Oficialmente, R.A. Dickey es la Bestia Negra de los Marlins.
Para no perder la costumbre, el nudillero amarró con lanzamientos indescifrables a los peces para guiar a los Mets de Nueva York a un triunfo 3-0 y asegurar su candidatura al Cy Young de la Liga Nacional en la recta final de una temporada que le ha visto pasar del anonimato a la élite del pitcheo.
Delante de 23,099 aficionados en el parque de La pequeña Habana, Dickey procedió a hipnotizar a los Marlins como si se tratara de una acción repetida hasta el detalle. Después de todo, el del viernes fue su séptimo triunfo consecutivo ante los locales y el cuarto en lo que va de campaña.
“Si este chico gana el Cy Young, que se asegure de mencionar a los Marlins en sus agradecimientos’’, bromeó el mánager Ozzie Guillén. “Si lo gana, habremos sido parte importante de su triunfo… Lo cierto es que estuvo fenomenal. No encuentro otra palabra para describir su trabajo contra nosotros’’.
Para que se tenga una muestra del dominio de Dickey contra los peces, vayan estos botones:
-Su efectividad en esas siete aperturas ha sido de 0.80 y en las cuatro de esta contienda de 1.55.
-En sus cuatro victorias esta temporada contra los peces ha permitido sólo cuatro anotaciones.
-Dos de esas cuatro victorias han sido juegos completos. En el primero, el 9 de agosto, ponchó a 10 y permitió una rayita. En el segundo, el viernes, ponchó a siete, pero terminó con una lechada.

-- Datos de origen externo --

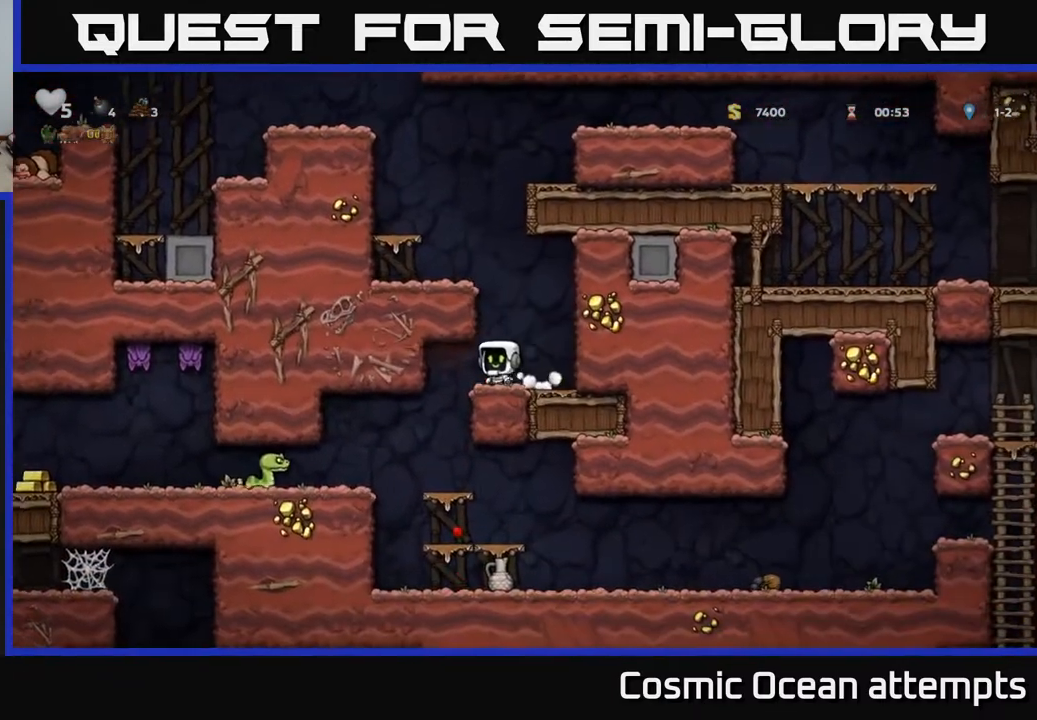
{"buttons": ["DPAD_LEFT"], "left_stick": "center", "right_stick": "center", "events": [[383, "X", "down"], [467, "X", "up"]]}
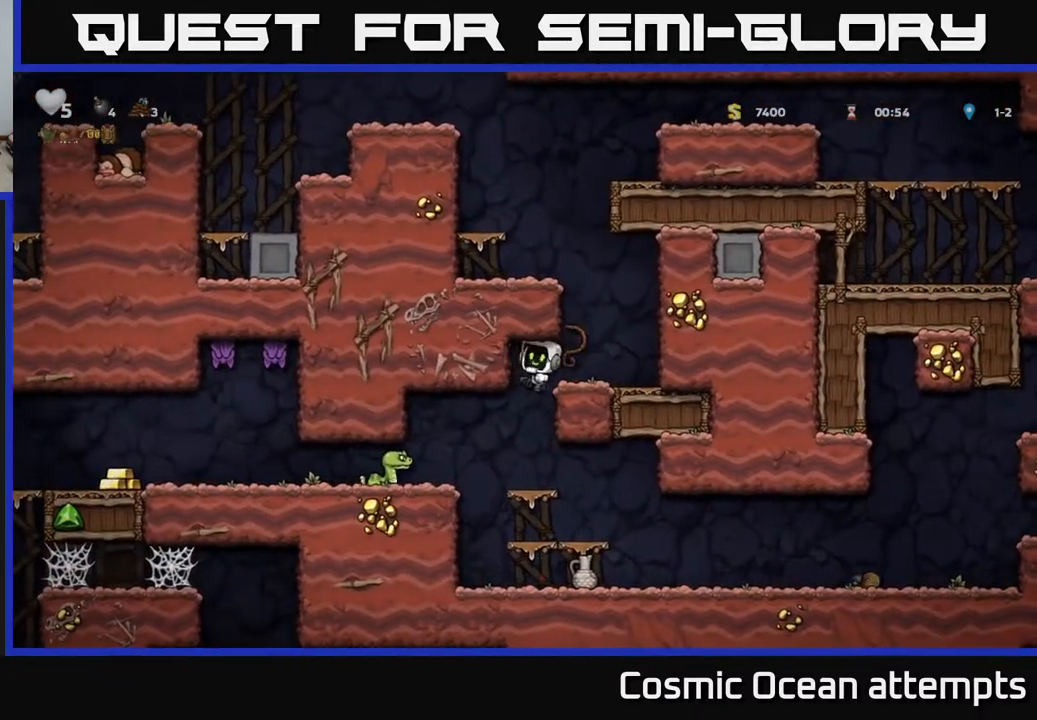
{"buttons": ["X", "DPAD_LEFT"], "left_stick": "center", "right_stick": "center", "events": [[33, "DPAD_LEFT", "up"], [450, "X", "down"], [483, "DPAD_LEFT", "down"]]}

-El viernes ponchó dos veces a Carlos Lee, quien no recibía dos ponches desde el 9 de agosto. Ya saben ante quién. Ah, y también le recetó dos “K’’ a Giancarlo Stanton.
“A veces nos hace creer que es invencible, pero tenemos que cuidarlo’’, comentó el mánager de los Mets, Terry Collins, sobre Dickey, quien empató con Johnny Cueto, de Cincinnati, y Gío González, de Washignton, como los máximos ganadores del viejo circuito con 17 éxitos.
Si Dickey –el líder de la Nacional en juegos completos con cinco- está luchando por el Cy Young, Nathan Eovaldi lo hace por impresionar al alto mando de los peces y asegurar un trabajo en la versión marina del 2013 y, francamente, no lo hizo del todo mal, pero un par de errores le costaron demasiado caro y más con el nudillero del otro lado.
Durante las tres primeras entradas, Eovaldi estuvo imbateable, pero en la cuarta Ruben Tejada pegó hit y llegó a tercera por una indecisión de Justin Ruggiano en el jardín central antes de anotar con elevado de sacrificio de Ike Davies. En la séptima, el mismo Davies le sacó una bola del parque con un hombre a bordo.
“Esto es lo mejor que le he visto lanzar desde que vino con nosotros’’, agregó Guillén. “Mejoró mucho en el dominio de la zona de strike, en su mecánica. Ojalá este juego le sirva para tomar confianza y seguir superándose’’.
Para Eovaldi, quien llegó a los Marlins el 25 de julio en el canje que envió a Hanley Ramírez a los Dodgers, se trató de una apertura de calidad. Desgraciadamente, Dickey –con apenas cinco hits- tuvo una faena de lujo.